I am fully willing to keep the block if I cannot find a bug elsewhere. The one change that perhaps need making is not to BLOCK but rather to REJECT the packet. The latter sends a message which will allow the client to recover promptly. The former (current behaviour) does not inform, and the client will then have to rely on the TCP timeout, which I understand to be 30 secs. The current behaviour will lead to a very poor perception of my website amongst more than 1 in 10 visitors.
Another interesting feature is how few Firewall scripts out there include this specific coding (block on Invalid), and that also begs the question why?
Is this server running through a proxy?
Is this an all-day-every-day situation? Your inital post seemed to include numbers that started low, peaked and then dropped off. Maybe that's the pattern of your traffic? Are the valid:invalid ratios consistent over time?

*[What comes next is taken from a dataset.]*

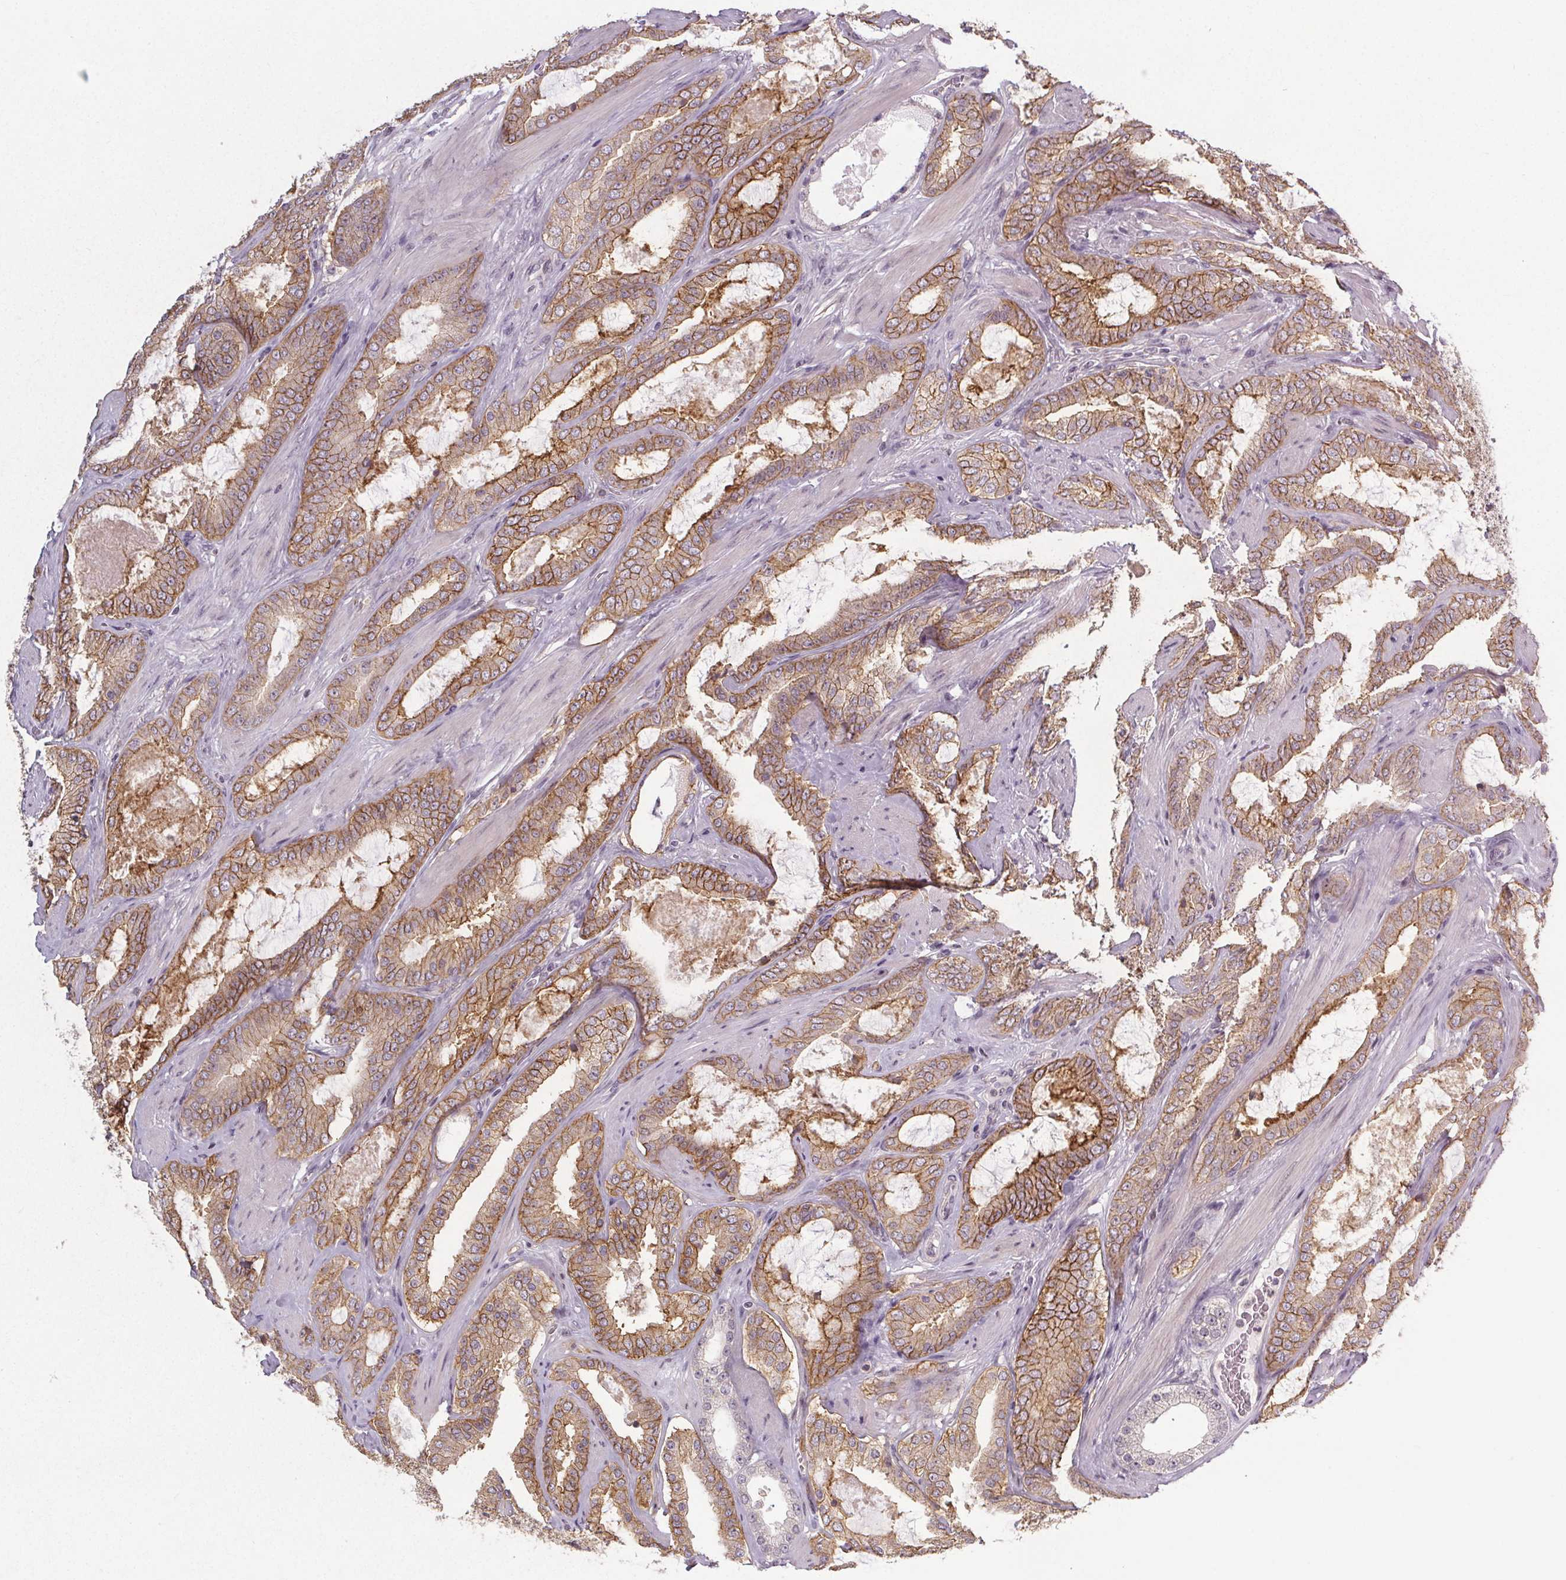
{"staining": {"intensity": "moderate", "quantity": "25%-75%", "location": "cytoplasmic/membranous"}, "tissue": "prostate cancer", "cell_type": "Tumor cells", "image_type": "cancer", "snomed": [{"axis": "morphology", "description": "Adenocarcinoma, High grade"}, {"axis": "topography", "description": "Prostate"}], "caption": "Immunohistochemical staining of human prostate cancer demonstrates medium levels of moderate cytoplasmic/membranous expression in approximately 25%-75% of tumor cells. (Stains: DAB (3,3'-diaminobenzidine) in brown, nuclei in blue, Microscopy: brightfield microscopy at high magnification).", "gene": "SLC26A2", "patient": {"sex": "male", "age": 63}}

The data you provided (if we can trust it) indicates just a few dropped packets per request. 2 bad packets shouldn't keep a visitor from enjoying all of your page elements.
I dunno ... but I still can't get off of the attack scenario. Since I modified my iptables, this morning, I haven't seen any bad packet activity at all. There have been many attack attempts amidst many thousands of requests, and my PortSentry [sourceforge.net] has been deflecting attacks all day, but no invalid packets. Of course, if PortSentry is being completely successful (as usual) then any attempt to lurk and port monitor is being thwarted, anyway, so there is no opportunity to guess at the packet sequence and/or launch an injection attack. Without the lurking there can be no guessing.
Maybe the attacker (if they exist) is trying to create their own valid connection and ride their own wave into your server? The concept is the same, even if the disguise and execution is pretty weak.
I'm not trying to be dense or too paranoid, but all of your evidence still seems to support the attack scenario, IMHO. It's a tough one, all right.
Although it is a far out idea ... maybe there's an issue with the NIC or its interface at your server or with some other piece of hardware having intermittent problems? Not pretty, but I'm at a bit of a loss.